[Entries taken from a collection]
+ + + + +

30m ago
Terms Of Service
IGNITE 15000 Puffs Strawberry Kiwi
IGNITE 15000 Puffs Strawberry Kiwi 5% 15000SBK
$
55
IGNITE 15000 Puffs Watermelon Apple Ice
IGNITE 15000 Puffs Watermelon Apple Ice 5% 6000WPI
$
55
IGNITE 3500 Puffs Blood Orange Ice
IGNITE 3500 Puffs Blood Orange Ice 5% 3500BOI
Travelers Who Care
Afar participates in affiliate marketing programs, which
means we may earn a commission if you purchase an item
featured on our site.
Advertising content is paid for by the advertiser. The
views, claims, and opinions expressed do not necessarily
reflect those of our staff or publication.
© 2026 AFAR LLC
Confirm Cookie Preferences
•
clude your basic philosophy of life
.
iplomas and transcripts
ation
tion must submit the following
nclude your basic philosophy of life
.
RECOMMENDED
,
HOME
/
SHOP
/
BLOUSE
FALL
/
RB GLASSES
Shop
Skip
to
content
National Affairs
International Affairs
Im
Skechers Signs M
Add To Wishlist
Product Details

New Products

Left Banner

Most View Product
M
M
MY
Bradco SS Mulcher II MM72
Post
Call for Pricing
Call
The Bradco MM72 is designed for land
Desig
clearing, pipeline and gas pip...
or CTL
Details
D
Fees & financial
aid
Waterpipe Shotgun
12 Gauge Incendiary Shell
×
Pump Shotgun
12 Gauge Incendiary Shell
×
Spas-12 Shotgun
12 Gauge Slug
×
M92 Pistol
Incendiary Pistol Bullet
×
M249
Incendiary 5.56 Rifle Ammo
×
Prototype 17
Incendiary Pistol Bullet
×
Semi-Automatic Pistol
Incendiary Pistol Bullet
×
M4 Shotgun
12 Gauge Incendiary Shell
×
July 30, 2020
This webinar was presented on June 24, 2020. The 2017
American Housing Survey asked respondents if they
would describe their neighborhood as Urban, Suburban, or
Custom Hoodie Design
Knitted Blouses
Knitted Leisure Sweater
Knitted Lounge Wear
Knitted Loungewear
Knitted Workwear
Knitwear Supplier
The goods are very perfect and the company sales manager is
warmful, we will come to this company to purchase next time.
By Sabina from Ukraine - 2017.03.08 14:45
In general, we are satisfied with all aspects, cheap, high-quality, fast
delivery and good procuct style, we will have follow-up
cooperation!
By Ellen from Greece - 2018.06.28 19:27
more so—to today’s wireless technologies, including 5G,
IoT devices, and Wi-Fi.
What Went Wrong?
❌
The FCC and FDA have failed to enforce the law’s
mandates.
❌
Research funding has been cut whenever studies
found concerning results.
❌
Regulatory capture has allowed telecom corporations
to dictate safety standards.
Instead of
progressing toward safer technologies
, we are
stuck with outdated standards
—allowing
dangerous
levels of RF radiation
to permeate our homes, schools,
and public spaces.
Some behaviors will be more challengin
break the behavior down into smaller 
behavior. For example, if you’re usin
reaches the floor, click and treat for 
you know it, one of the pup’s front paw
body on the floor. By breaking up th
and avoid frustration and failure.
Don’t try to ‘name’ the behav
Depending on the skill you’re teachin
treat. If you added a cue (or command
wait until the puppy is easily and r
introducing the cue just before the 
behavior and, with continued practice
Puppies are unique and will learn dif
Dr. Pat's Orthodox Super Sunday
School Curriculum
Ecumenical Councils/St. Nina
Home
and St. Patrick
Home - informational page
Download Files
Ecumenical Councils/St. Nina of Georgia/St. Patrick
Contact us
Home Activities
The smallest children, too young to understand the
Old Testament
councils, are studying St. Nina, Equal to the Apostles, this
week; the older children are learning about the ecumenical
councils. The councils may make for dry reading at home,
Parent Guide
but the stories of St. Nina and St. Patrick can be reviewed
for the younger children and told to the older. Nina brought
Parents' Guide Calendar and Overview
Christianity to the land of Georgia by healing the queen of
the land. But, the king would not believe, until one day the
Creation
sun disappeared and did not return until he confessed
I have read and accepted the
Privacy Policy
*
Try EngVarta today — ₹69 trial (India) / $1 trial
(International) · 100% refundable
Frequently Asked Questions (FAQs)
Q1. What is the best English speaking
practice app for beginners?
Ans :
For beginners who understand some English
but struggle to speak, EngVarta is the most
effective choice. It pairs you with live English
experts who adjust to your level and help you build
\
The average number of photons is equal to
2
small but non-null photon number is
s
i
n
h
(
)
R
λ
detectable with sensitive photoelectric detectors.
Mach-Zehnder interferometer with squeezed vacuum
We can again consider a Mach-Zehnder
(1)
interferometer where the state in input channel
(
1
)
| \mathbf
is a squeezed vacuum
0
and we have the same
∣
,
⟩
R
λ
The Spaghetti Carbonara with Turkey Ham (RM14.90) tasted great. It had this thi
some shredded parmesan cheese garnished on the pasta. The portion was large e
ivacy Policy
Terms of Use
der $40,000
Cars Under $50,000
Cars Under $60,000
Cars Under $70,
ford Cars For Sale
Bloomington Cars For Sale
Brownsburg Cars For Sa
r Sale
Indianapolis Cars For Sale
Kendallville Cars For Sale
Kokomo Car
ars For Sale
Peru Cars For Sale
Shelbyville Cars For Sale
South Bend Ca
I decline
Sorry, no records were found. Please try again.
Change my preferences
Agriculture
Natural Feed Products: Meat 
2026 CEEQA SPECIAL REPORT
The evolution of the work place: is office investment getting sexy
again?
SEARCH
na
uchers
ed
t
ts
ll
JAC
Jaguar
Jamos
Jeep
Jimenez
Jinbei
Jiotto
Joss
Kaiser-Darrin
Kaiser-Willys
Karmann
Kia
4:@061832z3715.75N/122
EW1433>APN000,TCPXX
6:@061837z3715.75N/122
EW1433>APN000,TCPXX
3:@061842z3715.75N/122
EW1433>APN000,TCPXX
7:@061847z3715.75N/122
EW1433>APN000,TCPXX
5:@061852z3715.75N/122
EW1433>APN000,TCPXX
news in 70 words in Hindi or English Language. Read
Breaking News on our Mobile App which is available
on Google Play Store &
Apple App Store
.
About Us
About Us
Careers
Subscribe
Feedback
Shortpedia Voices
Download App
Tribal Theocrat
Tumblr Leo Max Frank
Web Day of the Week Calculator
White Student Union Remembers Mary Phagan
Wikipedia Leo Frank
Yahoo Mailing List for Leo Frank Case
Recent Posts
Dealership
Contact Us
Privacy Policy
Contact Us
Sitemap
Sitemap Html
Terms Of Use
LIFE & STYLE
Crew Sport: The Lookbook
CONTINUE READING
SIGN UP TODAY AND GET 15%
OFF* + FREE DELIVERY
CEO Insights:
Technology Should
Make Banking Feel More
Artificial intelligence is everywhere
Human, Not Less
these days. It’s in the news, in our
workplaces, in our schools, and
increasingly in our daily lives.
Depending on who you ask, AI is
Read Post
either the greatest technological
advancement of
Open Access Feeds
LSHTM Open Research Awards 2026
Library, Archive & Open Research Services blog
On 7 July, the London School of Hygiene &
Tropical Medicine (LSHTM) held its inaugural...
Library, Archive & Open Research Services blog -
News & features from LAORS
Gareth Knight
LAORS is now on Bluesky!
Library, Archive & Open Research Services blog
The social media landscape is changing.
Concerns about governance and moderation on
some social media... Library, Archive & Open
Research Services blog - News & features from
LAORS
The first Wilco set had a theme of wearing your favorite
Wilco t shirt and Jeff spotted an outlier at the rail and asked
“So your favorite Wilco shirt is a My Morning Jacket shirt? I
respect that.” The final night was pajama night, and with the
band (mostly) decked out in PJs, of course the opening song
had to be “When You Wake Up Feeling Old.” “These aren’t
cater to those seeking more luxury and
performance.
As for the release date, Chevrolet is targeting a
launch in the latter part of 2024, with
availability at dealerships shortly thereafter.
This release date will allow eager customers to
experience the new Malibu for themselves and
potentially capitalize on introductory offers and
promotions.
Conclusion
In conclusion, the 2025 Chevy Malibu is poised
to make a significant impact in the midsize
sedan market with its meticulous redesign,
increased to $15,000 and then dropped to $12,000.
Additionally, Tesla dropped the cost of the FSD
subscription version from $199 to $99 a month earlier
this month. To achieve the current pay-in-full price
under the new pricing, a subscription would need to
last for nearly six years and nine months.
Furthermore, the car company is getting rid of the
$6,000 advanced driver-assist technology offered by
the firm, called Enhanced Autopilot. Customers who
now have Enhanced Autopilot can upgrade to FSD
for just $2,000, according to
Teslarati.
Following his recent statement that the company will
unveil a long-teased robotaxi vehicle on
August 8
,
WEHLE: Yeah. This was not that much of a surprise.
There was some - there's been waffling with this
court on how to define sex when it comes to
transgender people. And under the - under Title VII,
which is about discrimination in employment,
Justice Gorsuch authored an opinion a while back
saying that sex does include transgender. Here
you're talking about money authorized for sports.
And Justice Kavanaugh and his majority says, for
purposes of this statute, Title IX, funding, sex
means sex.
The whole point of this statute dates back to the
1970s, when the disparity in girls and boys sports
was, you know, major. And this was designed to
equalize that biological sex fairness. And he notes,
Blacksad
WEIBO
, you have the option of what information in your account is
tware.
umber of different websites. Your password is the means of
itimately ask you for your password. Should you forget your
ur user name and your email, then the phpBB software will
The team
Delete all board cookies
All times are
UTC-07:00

+ + + + +

WHAT THIS TASK INVOLVES: Number of lines above that include "funding": state it and nothing else.

TASK RESPONSE: 2